With another recession in sight, it is necessary to divide deep into the assessment of the factors that led to one of the most promising economies to the state of near-collapse.
Pre-Pandemic Economy – Positive Growth And Promising Tendencies
Prior to the outbreak of the global pandemic, Nigeria was showcasing the shining example of the success within its region. After effectively recovering from the recession of 2016-2017, Nigeria secured a positive growth rate for 12 quarters in a row and managed to significantly increase its GDP that reached 2.3 % in 2019 as compared to 1.9 % in 2018. Transportation, enhanced oil production, and telecommunication sectors were all growing steadily, and the inflow of foreign capital has reached a peak of 3.8 billion USD in 2019. Although foreign investors were still largely wary of engaging with the Nigerian economy, and the agricultural sectors were still highly dependent on the natural conditions to align right, the prospects for Nigerian development were promising – until the outbreak of the global pandemic undermined all of the aforementioned achievements.
The Outbreak Of COVID-19 – Oil Crisis vs Healthcare Crisis
April 2020 became what was later known as one of the most devastating periods for the Nigerian economy. With the rapid growth of the confirmed cases and the government struggling to impose regulations to contain the spread of the virus, there was yet another shock coming along. The pandemic has shaken the crude oil market and decreased the oil prices from about 60USD per barrel down to 20USD per barrel in March 2020. In an attempt to conceal uncertainties and stabilize the market, OPEC set in motion a resolution according to which oil producers would voluntarily adjust the oil production. Nigeria, among many others, decreased its oil production from 1.81 million BPD as of 2019 to 1.412 million BPD as of May-June this year. Consequently, the prices dropped from an average of 60 USD down to 19 USD. Although the PBD has gradually recovered and reached 42 USD, there is still a long way to go for Nigeria to maintain the numbers achieved prior to the pandemic outbreak.

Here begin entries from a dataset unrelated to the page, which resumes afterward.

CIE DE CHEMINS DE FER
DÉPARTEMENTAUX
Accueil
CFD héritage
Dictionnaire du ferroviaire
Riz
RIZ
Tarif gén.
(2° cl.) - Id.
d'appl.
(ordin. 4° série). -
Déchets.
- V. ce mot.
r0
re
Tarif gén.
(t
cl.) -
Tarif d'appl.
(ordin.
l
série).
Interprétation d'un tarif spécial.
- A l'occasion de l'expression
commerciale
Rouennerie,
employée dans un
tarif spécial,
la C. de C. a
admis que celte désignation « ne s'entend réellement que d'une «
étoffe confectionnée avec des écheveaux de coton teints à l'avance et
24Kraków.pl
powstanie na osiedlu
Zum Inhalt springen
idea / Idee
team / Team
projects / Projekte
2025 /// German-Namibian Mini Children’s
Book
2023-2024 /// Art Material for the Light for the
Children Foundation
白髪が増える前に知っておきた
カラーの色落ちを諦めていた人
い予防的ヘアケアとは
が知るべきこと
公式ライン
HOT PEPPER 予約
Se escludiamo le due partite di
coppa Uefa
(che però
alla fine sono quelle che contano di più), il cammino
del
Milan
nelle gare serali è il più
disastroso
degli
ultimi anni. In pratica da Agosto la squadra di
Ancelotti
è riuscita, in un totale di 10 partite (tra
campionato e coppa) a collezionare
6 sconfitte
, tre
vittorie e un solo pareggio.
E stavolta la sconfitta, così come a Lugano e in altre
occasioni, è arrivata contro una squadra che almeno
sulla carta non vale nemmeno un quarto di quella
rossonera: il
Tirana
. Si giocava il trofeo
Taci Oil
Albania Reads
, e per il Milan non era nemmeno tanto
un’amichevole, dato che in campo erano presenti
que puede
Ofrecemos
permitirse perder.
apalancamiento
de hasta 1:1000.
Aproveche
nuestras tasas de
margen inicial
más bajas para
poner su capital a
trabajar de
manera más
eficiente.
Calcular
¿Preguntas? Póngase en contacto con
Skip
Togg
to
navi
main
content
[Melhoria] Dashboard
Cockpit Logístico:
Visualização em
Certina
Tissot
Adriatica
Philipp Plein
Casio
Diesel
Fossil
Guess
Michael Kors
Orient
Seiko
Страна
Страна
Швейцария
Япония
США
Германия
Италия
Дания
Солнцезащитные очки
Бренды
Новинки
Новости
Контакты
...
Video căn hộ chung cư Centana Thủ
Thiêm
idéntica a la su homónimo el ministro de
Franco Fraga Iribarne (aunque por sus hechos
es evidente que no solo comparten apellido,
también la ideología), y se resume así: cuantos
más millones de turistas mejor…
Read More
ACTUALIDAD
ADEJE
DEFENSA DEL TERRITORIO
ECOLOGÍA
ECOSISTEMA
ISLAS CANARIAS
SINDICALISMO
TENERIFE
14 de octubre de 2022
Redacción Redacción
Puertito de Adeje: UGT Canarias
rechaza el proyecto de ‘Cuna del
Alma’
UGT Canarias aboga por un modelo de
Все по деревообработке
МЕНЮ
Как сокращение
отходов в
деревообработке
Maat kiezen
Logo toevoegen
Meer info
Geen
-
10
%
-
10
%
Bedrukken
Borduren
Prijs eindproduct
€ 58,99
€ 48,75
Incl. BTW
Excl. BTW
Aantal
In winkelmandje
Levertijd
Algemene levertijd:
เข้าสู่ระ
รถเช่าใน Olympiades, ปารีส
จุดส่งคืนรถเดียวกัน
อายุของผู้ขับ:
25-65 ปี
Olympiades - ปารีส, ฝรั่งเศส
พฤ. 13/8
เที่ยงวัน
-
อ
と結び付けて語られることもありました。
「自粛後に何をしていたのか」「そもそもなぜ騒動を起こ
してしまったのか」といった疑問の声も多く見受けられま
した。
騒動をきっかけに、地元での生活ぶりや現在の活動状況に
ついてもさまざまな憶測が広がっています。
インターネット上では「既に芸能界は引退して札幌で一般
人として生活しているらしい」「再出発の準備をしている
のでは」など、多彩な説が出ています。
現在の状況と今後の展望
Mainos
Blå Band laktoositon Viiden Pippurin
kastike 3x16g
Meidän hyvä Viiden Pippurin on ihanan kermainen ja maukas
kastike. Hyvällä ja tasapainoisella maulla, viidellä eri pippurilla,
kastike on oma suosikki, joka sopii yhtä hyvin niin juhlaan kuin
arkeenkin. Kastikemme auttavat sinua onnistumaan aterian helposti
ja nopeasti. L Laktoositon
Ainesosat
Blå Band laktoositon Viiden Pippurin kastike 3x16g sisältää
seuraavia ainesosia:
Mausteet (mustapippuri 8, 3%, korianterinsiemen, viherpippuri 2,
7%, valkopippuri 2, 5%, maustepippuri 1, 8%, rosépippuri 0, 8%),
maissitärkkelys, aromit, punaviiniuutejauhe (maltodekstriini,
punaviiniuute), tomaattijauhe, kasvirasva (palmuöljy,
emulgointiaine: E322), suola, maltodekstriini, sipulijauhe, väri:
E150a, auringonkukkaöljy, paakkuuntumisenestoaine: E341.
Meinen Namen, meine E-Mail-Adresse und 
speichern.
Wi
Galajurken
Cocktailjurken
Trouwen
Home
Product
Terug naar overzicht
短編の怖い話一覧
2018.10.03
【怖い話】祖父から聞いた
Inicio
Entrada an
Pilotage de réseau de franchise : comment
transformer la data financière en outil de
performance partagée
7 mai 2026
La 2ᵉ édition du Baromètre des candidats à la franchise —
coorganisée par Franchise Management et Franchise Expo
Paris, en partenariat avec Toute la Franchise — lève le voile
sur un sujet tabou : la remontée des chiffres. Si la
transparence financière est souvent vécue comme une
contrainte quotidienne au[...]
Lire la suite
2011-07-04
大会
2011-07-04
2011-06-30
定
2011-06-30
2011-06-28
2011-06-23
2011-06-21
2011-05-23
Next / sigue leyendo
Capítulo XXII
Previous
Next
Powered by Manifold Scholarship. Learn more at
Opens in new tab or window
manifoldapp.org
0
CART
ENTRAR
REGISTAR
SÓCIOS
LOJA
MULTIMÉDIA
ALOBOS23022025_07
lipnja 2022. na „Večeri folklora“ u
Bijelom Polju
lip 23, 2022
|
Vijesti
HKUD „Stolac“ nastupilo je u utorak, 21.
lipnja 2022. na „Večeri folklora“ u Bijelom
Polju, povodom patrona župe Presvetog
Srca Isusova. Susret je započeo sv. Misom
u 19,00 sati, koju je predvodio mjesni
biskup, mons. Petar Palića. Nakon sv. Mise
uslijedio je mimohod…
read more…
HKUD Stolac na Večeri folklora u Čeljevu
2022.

Emergency policies implemented to decrease the spread of COVID-19 have also damaged the state of the Nigerian economy. Numerous sectors suffered from the lockdown, the agricultural sector was undergoing a disruption of the seasonal food supplies, the VAT rate rocketed and the exchange rate had to be adjusted. The Nigerian government, is, therefore, faced with a difficult task of both containing the spread of the pandemic and gradually improving the country’s economy, said Godwin Emefiele, the Governor of the Central Bank of Nigeria.
Future Prospects And Predictions
Despite the clear hardships that the Nigerian economy is currently subjected to and the prospect of a second major recession in sight, government officials are maintaining a positive outlook. Although the Nigerian economy shrugged by 6.1%, the number was significantly lower than the predicted 7.4%. Moreover, countries like Great Britain, India, and South Africa were faced with a significantly worse decline in their respective national economies. Nigeria’s Minister of Finance, Budget, and National Planning claimed that she is confident that the Nigerian economy will make a quick recovery with the right policies and regulations in place, and cited increasing liquidity to support government’s attempts to contain the spread of COVID-19, ensuring that financial services are delivered to the Nigerian public undisrupted and further encourage economic activity.